Society Is Us

Nov 06, 2016

by Mary Mortenson, Director, Prison Congregations of America

This week, it will be over.  The elections will be done and the most angry and cruel campaign season in recent times will be history.  Except, of course, for the fact that it won’t be done.  In one day we will not forget the insults and the lies and the threats.  In one day we will not suddenly start acting like adults instead of petulant children.

Now the work begins, and it is my belief, that now, more than ever, is when the church needs to step up.  I’m not suggesting that the church’s voice has been silent these last grueling months, but I am suggesting that the church’s voice should now be constant, as it seeks to be a healing agent.

In my graduate studies through the University of South Dakota, I had the privilege of studying under Dr. Joan England, who taught us as much from her beautiful spirit as from her amazing intellect.  One of the things I’ve always carried with me is her assertion that we should not merely wring our hands about the state of society for we are society.  I would expand that to say that we are also the church.  Thus, what I choose to say and do, every day, every moment, is defining both society and the church for those around me.

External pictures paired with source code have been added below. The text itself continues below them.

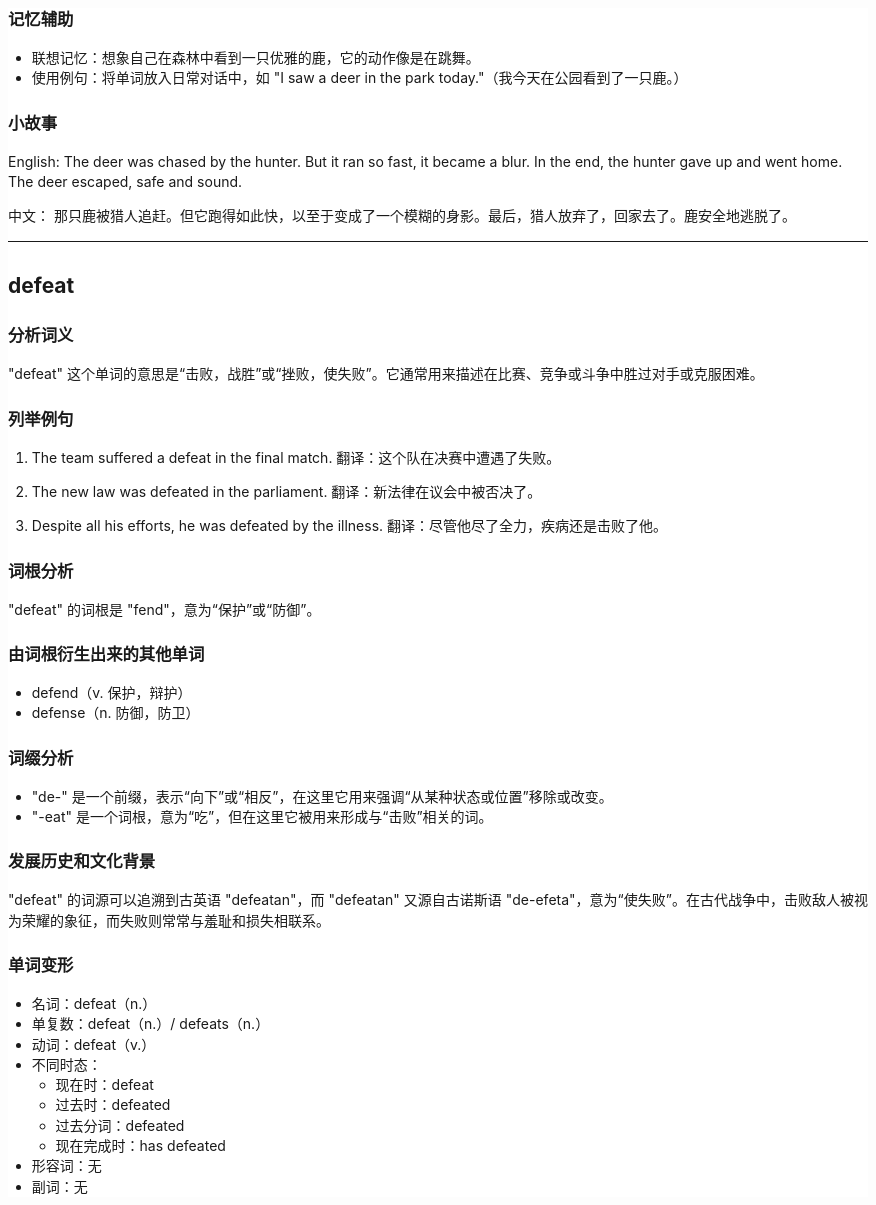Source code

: ### 记忆辅助
- 联想记忆：想象自己在森林中看到一只优雅的鹿，它的动作像是在跳舞。
- 使用例句：将单词放入日常对话中，如 "I saw a deer in the park today."（我今天在公园看到了一只鹿。）

### 小故事
English:
The deer was chased by the hunter. But it ran so fast, it became a blur. In the end, the hunter gave up and went home. The deer escaped, safe and sound.

中文：
那只鹿被猎人追赶。但它跑得如此快，以至于变成了一个模糊的身影。最后，猎人放弃了，回家去了。鹿安全地逃脱了。


---------------
## defeat
### 分析词义
"defeat" 这个单词的意思是“击败，战胜”或“挫败，使失败”。它通常用来描述在比赛、竞争或斗争中胜过对手或克服困难。

### 列举例句
1. The team suffered a defeat in the final match.
   翻译：这个队在决赛中遭遇了失败。

2. The new law was defeated in the parliament.
   翻译：新法律在议会中被否决了。

3. Despite all his efforts, he was defeated by the illness.
   翻译：尽管他尽了全力，疾病还是击败了他。

### 词根分析
"defeat" 的词根是 "fend"，意为“保护”或“防御”。

### 由词根衍生出来的其他单词
- defend（v. 保护，辩护）
- defense（n. 防御，防卫）

### 词缀分析
- "de-" 是一个前缀，表示“向下”或“相反”，在这里它用来强调“从某种状态或位置”移除或改变。
- "-eat" 是一个词根，意为“吃”，但在这里它被用来形成与“击败”相关的词。

### 发展历史和文化背景
"defeat" 的词源可以追溯到古英语 "defeatan"，而 "defeatan" 又源自古诺斯语 "de-efeta"，意为“使失败”。在古代战争中，击败敌人被视为荣耀的象征，而失败则常常与羞耻和损失相联系。

### 单词变形
- 名词：defeat（n.）
- 单复数：defeat（n.）/ defeats（n.）
- 动词：defeat（v.）
- 不同时态：
  - 现在时：defeat
  - 过去时：defeated
  - 过去分词：defeated
  - 现在完成时：has defeated
- 形容词：无
- 副词：无
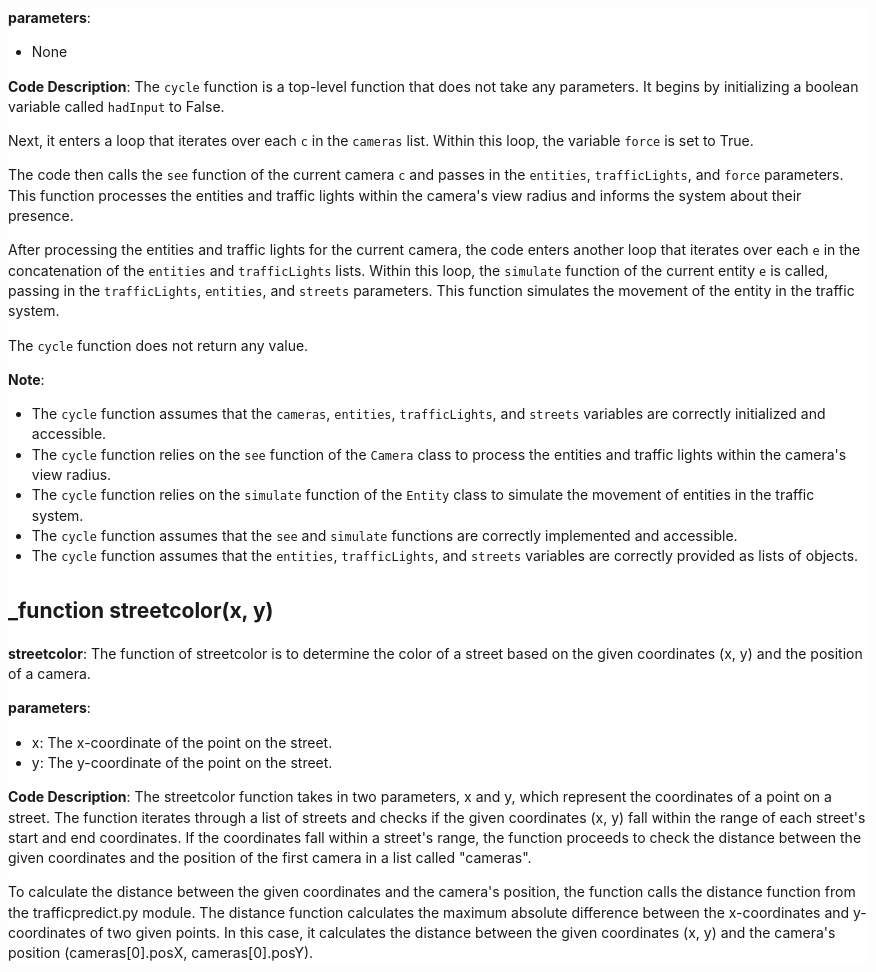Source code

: **parameters**:
- None

**Code Description**:
The `cycle` function is a top-level function that does not take any parameters. It begins by initializing a boolean variable called `hadInput` to False.

Next, it enters a loop that iterates over each `c` in the `cameras` list. Within this loop, the variable `force` is set to True.

The code then calls the `see` function of the current camera `c` and passes in the `entities`, `trafficLights`, and `force` parameters. This function processes the entities and traffic lights within the camera's view radius and informs the system about their presence.

After processing the entities and traffic lights for the current camera, the code enters another loop that iterates over each `e` in the concatenation of the `entities` and `trafficLights` lists. Within this loop, the `simulate` function of the current entity `e` is called, passing in the `trafficLights`, `entities`, and `streets` parameters. This function simulates the movement of the entity in the traffic system.

The `cycle` function does not return any value.

**Note**:
- The `cycle` function assumes that the `cameras`, `entities`, `trafficLights`, and `streets` variables are correctly initialized and accessible.
- The `cycle` function relies on the `see` function of the `Camera` class to process the entities and traffic lights within the camera's view radius.
- The `cycle` function relies on the `simulate` function of the `Entity` class to simulate the movement of entities in the traffic system.
- The `cycle` function assumes that the `see` and `simulate` functions are correctly implemented and accessible.
- The `cycle` function assumes that the `entities`, `trafficLights`, and `streets` variables are correctly provided as lists of objects.
## _function streetcolor(x, y)
**streetcolor**: The function of streetcolor is to determine the color of a street based on the given coordinates (x, y) and the position of a camera.

**parameters**:
- x: The x-coordinate of the point on the street.
- y: The y-coordinate of the point on the street.

**Code Description**:
The streetcolor function takes in two parameters, x and y, which represent the coordinates of a point on a street. The function iterates through a list of streets and checks if the given coordinates (x, y) fall within the range of each street's start and end coordinates. If the coordinates fall within a street's range, the function proceeds to check the distance between the given coordinates and the position of the first camera in a list called "cameras".

To calculate the distance between the given coordinates and the camera's position, the function calls the distance function from the trafficpredict.py module. The distance function calculates the maximum absolute difference between the x-coordinates and y-coordinates of two given points. In this case, it calculates the distance between the given coordinates (x, y) and the camera's position (cameras[0].posX, cameras[0].posY).
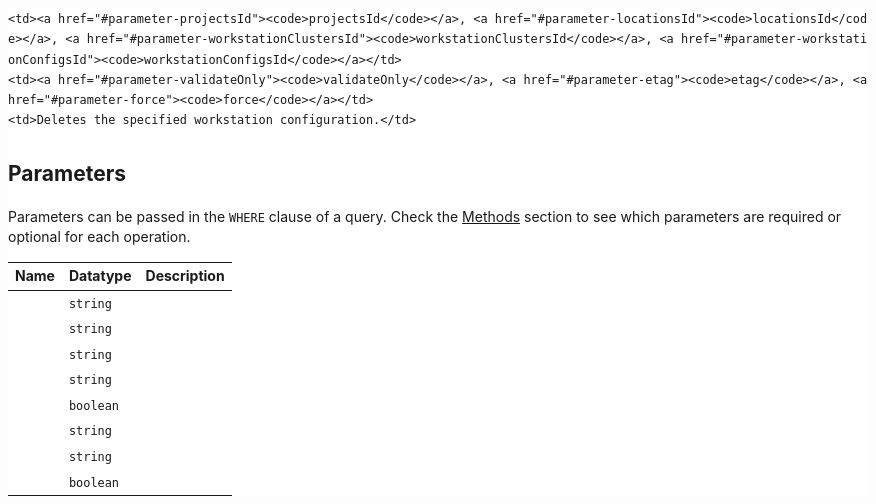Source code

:     <td><a href="#parameter-projectsId"><code>projectsId</code></a>, <a href="#parameter-locationsId"><code>locationsId</code></a>, <a href="#parameter-workstationClustersId"><code>workstationClustersId</code></a>, <a href="#parameter-workstationConfigsId"><code>workstationConfigsId</code></a></td>
    <td><a href="#parameter-validateOnly"><code>validateOnly</code></a>, <a href="#parameter-etag"><code>etag</code></a>, <a href="#parameter-force"><code>force</code></a></td>
    <td>Deletes the specified workstation configuration.</td>
</tr>
</tbody>
</table>

## Parameters

Parameters can be passed in the `WHERE` clause of a query. Check the [Methods](#methods) section to see which parameters are required or optional for each operation.

<table>
<thead>
    <tr>
    <th>Name</th>
    <th>Datatype</th>
    <th>Description</th>
    </tr>
</thead>
<tbody>
<tr id="parameter-locationsId">
    <td><CopyableCode code="locationsId" /></td>
    <td><code>string</code></td>
    <td></td>
</tr>
<tr id="parameter-projectsId">
    <td><CopyableCode code="projectsId" /></td>
    <td><code>string</code></td>
    <td></td>
</tr>
<tr id="parameter-workstationClustersId">
    <td><CopyableCode code="workstationClustersId" /></td>
    <td><code>string</code></td>
    <td></td>
</tr>
<tr id="parameter-workstationConfigsId">
    <td><CopyableCode code="workstationConfigsId" /></td>
    <td><code>string</code></td>
    <td></td>
</tr>
<tr id="parameter-allowMissing">
    <td><CopyableCode code="allowMissing" /></td>
    <td><code>boolean</code></td>
    <td></td>
</tr>
<tr id="parameter-etag">
    <td><CopyableCode code="etag" /></td>
    <td><code>string</code></td>
    <td></td>
</tr>
<tr id="parameter-filter">
    <td><CopyableCode code="filter" /></td>
    <td><code>string</code></td>
    <td></td>
</tr>
<tr id="parameter-force">
    <td><CopyableCode code="force" /></td>
    <td><code>boolean</code></td>
    <td></td>
</tr>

Therefore, it stands to reason that our behaviors, language and attitudes can, indeed, influence and offer healing to society and a church that are suffering.  I know that this can happen, because I have seen it. I see it every time I worship in a prison congregation, where people of diverse backgrounds and belief systems still find common ground in worship and mission.  When I have commented on this phenomenon to prison congregation members the response is always something like, “When you disagree with someone, you can go to your car and go home.  When we disagree with someone, we have to live with him/her.  We have to learn to get along.” I think we, on the outside, need to learn to get along.

The Message paraphrases Romans 12: 17-19 like this: Bless your enemies; no cursing under your breath.  Laugh with your happy friends when they’re happy; share tears when they’re down.  Get along with each other; don’t be stuck-up.  Make friends with nobodies; don’t be the great somebody.  Don’t hit back; discover beauty in everyone.  If you’ve got it in you, get along with everybody.  Don’t insist on getting even; that’s not for you to do.  “I’ll do the judging,” says God. “I’ll take care of it.

I think that is pretty good guidance for people who are society and who are the church.